───── Extracted records ─────

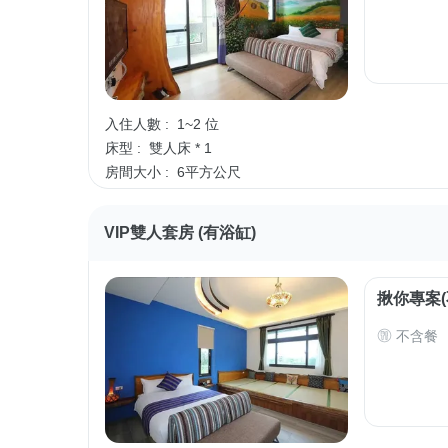
入住人數 :
1~2 位
床型 :
雙人床 * 1
房間大小 :
6平方公尺
VIP雙人套房 (有浴缸)
揪你專案(
不含餐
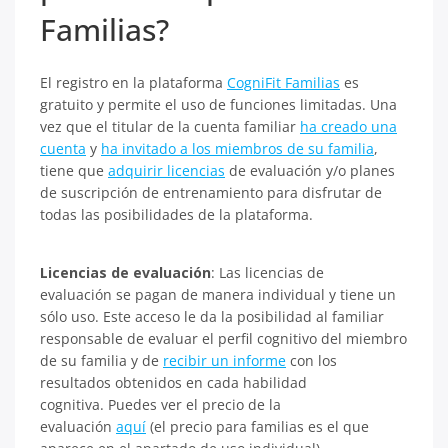
Familias?
El registro en la plataforma
CogniFit Familias
es
gratuito y permite el uso de funciones limitadas. Una
vez que el titular de la cuenta familiar
ha creado una
cuenta
y
ha invitado a los miembros de su familia
,
tiene que
adquirir licencias
de evaluación y/o planes
de suscripción de entrenamiento para disfrutar de
todas las posibilidades de la plataforma.
Licencias de evaluación
: Las licencias de
evaluación se pagan de manera individual y tiene un
sólo uso. Este acceso le da la posibilidad al familiar
responsable de evaluar el perfil cognitivo del miembro
de su familia y de
recibir un informe
con los
resultados obtenidos en cada habilidad
cognitiva. Puedes ver el precio de la
evaluación
aquí
(el precio para familias es el que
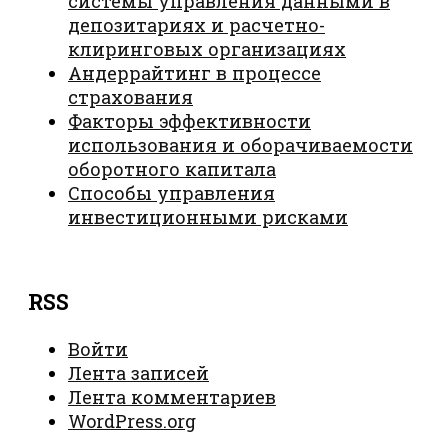
системы управления данными в
депозитариях и расчетно-
клиринговых организациях
Андеррайтинг в процессе
страхования
Факторы эффективности
использования и оборачиваемости
оборотного капитала
Способы управления
инвестиционными рисками
RSS
Войти
Лента записей
Лента комментариев
WordPress.org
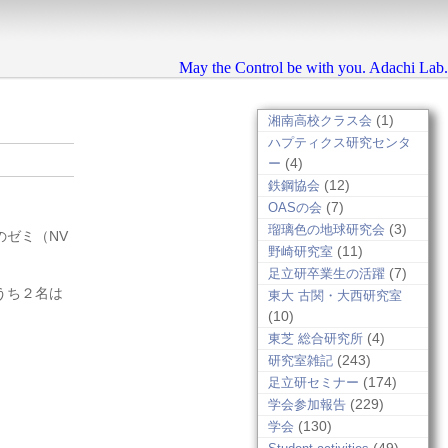
May the Control be with you. Adachi Lab.
(1)
湘南高校クラス会
ハプティクス研究センタ
(4)
ー
(12)
鉄鋼協会
(7)
OASの会
(3)
瑠璃色の地球研究会
のゼミ（NV
(11)
野崎研究室
(7)
足立研卒業生の活躍
うち２名は
東大 古関・大西研究室
(10)
(4)
東芝 総合研究所
(243)
研究室雑記
(174)
足立研セミナー
(229)
学会参加報告
(130)
学会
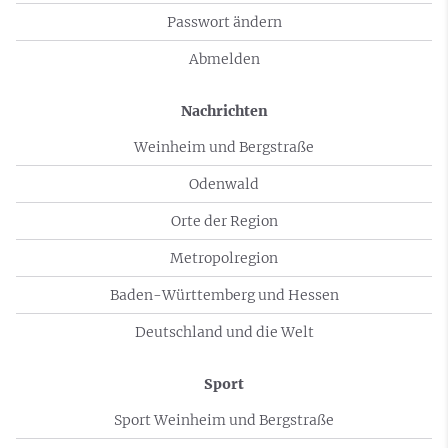
Passwort ändern
Abmelden
Nachrichten
Weinheim und Bergstraße
Odenwald
Orte der Region
Metropolregion
Baden-Württemberg und Hessen
Deutschland und die Welt
Sport
Sport Weinheim und Bergstraße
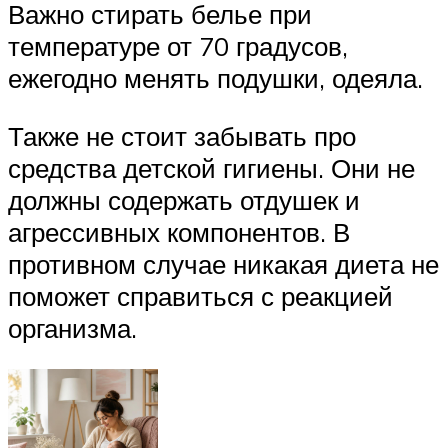
Важно стирать белье при
температуре от 70 градусов,
ежегодно менять подушки, одеяла.
Также не стоит забывать про
средства детской гигиены. Они не
должны содержать отдушек и
агрессивных компонентов. В
противном случае никакая диета не
поможет справиться с реакцией
организма.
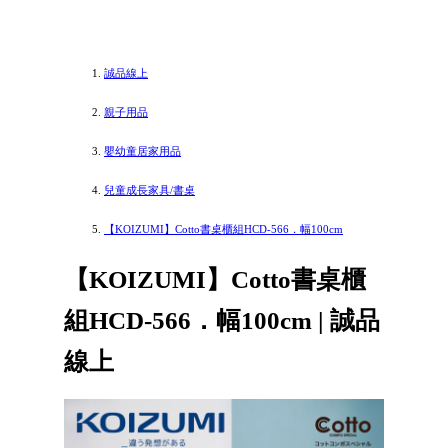
誠品線上
親子用品
嬰幼童居家用品
兒童成長家具/書桌
【KOIZUMI】Cotto書桌櫃組HCD-566．幅100cm
【KOIZUMI】Cotto書桌櫃
組HCD-566．幅100cm | 誠品
線上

─────

Work item
Give every line of the listing as a JSON list of strings, one string per line, with blank lines skipped and the picture markers left out.

Your response
[
  "入住人數 :",
  "1~2 位",
  "床型 :",
  "雙人床 * 1",
  "房間大小 :",
  "6平方公尺",
  "VIP雙人套房 (有浴缸)",
  "揪你專案(",
  "不含餐",
  "Familias?",
  "El registro en la plataforma",
  "CogniFit Familias",
  "es",
  "gratuito y permite el uso de funciones limitadas. Una",
  "vez que el titular de la cuenta familiar",
  "ha creado una",
  "cuenta",
  "y",
  "ha invitado a los miembros de su familia",
  ",",
  "tiene que",
  "adquirir licencias",
  "de evaluación y/o planes",
  "de suscripción de entrenamiento para disfrutar de",
  "todas las posibilidades de la plataforma.",
  "Licencias de evaluación",
  ": Las licencias de",
  "evaluación se pagan de manera individual y tiene un",
  "sólo uso. Este acceso le da la posibilidad al familiar",
  "responsable de evaluar el perfil cognitivo del miembro",
  "de su familia y de",
  "recibir un informe",
  "con los",
  "resultados obtenidos en cada habilidad",
  "cognitiva. Puedes ver el precio de la",
  "evaluación",
  "aquí",
  "(el precio para familias es el que",
  "системы управления данными в",
  "депозитариях и расчетно-",
  "клиринговых организациях",
  "Андеррайтинг в процессе",
  "страхования",
  "Факторы эффективности",
  "использования и оборачиваемости",
  "оборотного капитала",
  "Способы управления",
  "инвестиционными рисками",
  "RSS",
  "Войти",
  "Лента записей",
  "Лента комментариев",
  "WordPress.org",
  "May the Control be with you. Adachi Lab.",
  "(1)",
  "湘南高校クラス会",
  "ハプティクス研究センタ",
  "(4)",
  "ー",
  "(12)",
  "鉄鋼協会",
  "(7)",
  "OASの会",
  "(3)",
  "瑠璃色の地球研究会",
  "のゼミ（NV",
  "(11)",
  "野崎研究室",
  "(7)",
  "足立研卒業生の活躍",
  "うち２名は",
  "東大 古関・大西研究室",
  "(10)",
  "(4)",
  "東芝 総合研究所",
  "(243)",
  "研究室雑記",
  "(174)",
  "足立研セミナー",
  "(229)",
  "学会参加報告",
  "(130)",
  "学会",
  "Passwort ändern",
  "Abmelden",
  "Nachrichten",
  "Weinheim und Bergstraße",
  "Odenwald",
  "Orte der Region",
  "Metropolregion",
  "Baden-Württemberg und Hessen",
  "Deutschland und die Welt",
  "Sport",
  "Sport Weinheim und Bergstraße",
  "Важно стирать белье при",
  "температуре от 70 градусов,",
  "ежегодно менять подушки, одеяла.",
  "Также не стоит забывать про",
  "средства детской гигиены. Они не",
  "должны содержать отдушек и",
  "агрессивных компонентов. В",
  "противном случае никакая диета не",
  "поможет справиться с реакцией",
  "организма.",
  "誠品線上",
  "親子用品",
  "嬰幼童居家用品",
  "兒童成長家具/書桌",
  "【KOIZUMI】Cotto書桌櫃組HCD-566．幅100cm",
  "【KOIZUMI】Cotto書桌櫃",
  "組HCD-566．幅100cm | 誠品",
  "線上"
]